Além do atendimento médico, os moradores estão se organizando para fornecer comida às famílias mais vulneráveis. Uma cozinha montada em um centro comunitário prepara diariamente entre 1,5 mil a 1,8 mil marmitas. As marmitas são distribuídas diariamente por duas vans, que oferecem também mantimentos e materiais de higiene.
A organização engloba centenas de moradores. Além dos comitês dos bairros, há cerca de 420 “líderes de ruas” (pessoas voluntárias). Cada um cuida de 50 casas em média e tem a tarefa de monitorar se algum morador tem sintomas da Covid-19 ou precisa de atendimento. Além disso, cabe aos líderes conscientizar os moradores sobre os riscos da doença e ajudar a entregar doações para que a família possa permanecer em casa.
Com essa organização, os moradores buscam cuidar da segurança de seus 100 mil habitantes distribuídos em cerca de 20 mil domicílios.
“Nós estamos nos organizando através dos comitês dos bairros, dos presidentes das ruas, criando uma conexão cada vez mais forte e uma rede de solidariedade entre a nossa comunidade para um proteger o outro”, relatou Gilson.
Os moradores também estão adaptando escolas que neste momento estão sem aulas para abrigar pessoas enfermas numa eventualidade de não ter hospitais, UTIs ou qualquer lugar para ficar. O presidente da união dos moradores ressalta que o espaço seria apenas para acolher emergencialmente os que precisassem, mas que não seria como um hospital.
“Estamos montando aqui uma estrutura de guerra, porque nós estamos entendendo que nós estamos sendo abandonados à própria sorte”.
A favela conta também com uma operadora de celular, a Paraisópolis Celular, que vai distribuir chips aos moradores para facilitar a comunicação. A União dos Moradores pretende com isso mandar informações diretamente por SMS para os trabalhadores da comunidade.

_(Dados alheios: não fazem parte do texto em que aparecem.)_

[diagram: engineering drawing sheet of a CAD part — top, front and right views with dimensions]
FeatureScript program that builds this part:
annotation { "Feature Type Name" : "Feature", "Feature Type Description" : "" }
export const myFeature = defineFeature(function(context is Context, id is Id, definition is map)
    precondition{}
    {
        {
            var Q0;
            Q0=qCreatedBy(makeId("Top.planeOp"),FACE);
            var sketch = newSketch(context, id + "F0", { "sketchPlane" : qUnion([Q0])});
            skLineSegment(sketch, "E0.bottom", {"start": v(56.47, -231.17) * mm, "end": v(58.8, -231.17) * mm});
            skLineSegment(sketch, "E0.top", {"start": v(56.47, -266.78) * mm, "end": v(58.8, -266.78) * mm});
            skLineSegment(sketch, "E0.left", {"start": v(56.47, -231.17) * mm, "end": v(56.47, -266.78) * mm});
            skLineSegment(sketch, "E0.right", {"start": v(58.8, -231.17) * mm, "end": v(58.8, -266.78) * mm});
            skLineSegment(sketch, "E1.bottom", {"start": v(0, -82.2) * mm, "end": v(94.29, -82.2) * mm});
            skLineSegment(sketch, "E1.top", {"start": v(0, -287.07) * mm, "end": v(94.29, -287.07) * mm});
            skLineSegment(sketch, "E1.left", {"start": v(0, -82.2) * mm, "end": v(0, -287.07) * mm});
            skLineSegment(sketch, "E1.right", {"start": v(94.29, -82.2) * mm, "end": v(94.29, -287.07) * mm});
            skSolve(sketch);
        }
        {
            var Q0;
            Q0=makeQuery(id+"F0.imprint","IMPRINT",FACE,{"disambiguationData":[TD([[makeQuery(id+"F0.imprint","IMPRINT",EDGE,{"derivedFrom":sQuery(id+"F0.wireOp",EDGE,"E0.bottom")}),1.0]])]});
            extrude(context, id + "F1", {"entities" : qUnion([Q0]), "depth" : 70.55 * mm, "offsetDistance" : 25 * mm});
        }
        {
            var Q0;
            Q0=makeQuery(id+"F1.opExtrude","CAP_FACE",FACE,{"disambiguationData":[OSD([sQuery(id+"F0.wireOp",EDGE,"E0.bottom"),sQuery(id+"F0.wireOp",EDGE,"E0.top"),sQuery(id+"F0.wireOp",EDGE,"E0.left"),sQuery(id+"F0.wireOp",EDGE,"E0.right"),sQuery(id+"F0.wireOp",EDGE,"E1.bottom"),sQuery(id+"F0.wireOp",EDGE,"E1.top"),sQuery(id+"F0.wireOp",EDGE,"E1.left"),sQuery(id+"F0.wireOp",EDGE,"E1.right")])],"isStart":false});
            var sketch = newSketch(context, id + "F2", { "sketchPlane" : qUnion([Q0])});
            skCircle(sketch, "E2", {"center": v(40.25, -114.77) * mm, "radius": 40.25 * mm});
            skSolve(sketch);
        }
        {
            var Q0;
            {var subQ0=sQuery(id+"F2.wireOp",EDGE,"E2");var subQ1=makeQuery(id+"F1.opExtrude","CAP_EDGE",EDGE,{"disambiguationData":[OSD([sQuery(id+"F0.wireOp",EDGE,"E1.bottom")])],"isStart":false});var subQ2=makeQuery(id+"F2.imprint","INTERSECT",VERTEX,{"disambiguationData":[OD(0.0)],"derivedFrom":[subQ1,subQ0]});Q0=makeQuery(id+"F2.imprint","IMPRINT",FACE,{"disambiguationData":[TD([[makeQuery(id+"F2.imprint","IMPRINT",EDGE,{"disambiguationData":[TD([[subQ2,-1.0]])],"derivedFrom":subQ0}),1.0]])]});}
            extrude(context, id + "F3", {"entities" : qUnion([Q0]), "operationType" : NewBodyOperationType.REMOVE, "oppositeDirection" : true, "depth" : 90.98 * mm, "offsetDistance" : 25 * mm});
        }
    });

Para ajudar a conscientizar a população, um carro de som passa pela comunidade. Faixas e cartazes têm sido colocados pelos moradores alertando os riscos da doença.
O conjunto de ações faz parte de uma tentativa de organização das favelas independente do governo e do Estado para assegurar a vida da comunidade. As atividades, que podem servir de modelo para outras favelas no Brasil, são promovidas através da União de Moradores e a Associação das Mulheres de Paraisópolis em conjunto com o G10 das Favelas (organização que reúne líderes comunitários das 10 maiores favelas no Brasil).
Os moradores correm para pagar o investimento na equipe médica somado aos custos dos salários das cozinheiras das marmitas, da compra de equipamentos de proteção individual, além da compra de cestas básicas.
A população de Paraisópolis tem financiado essas ações por meio de uma vaquinha online e pela contribuição de comerciantes e moradores. Até a manhã desta quinta-feira (9), havia sido arrecadado 1.223 doações que somam um valor de R$ 273.888,00.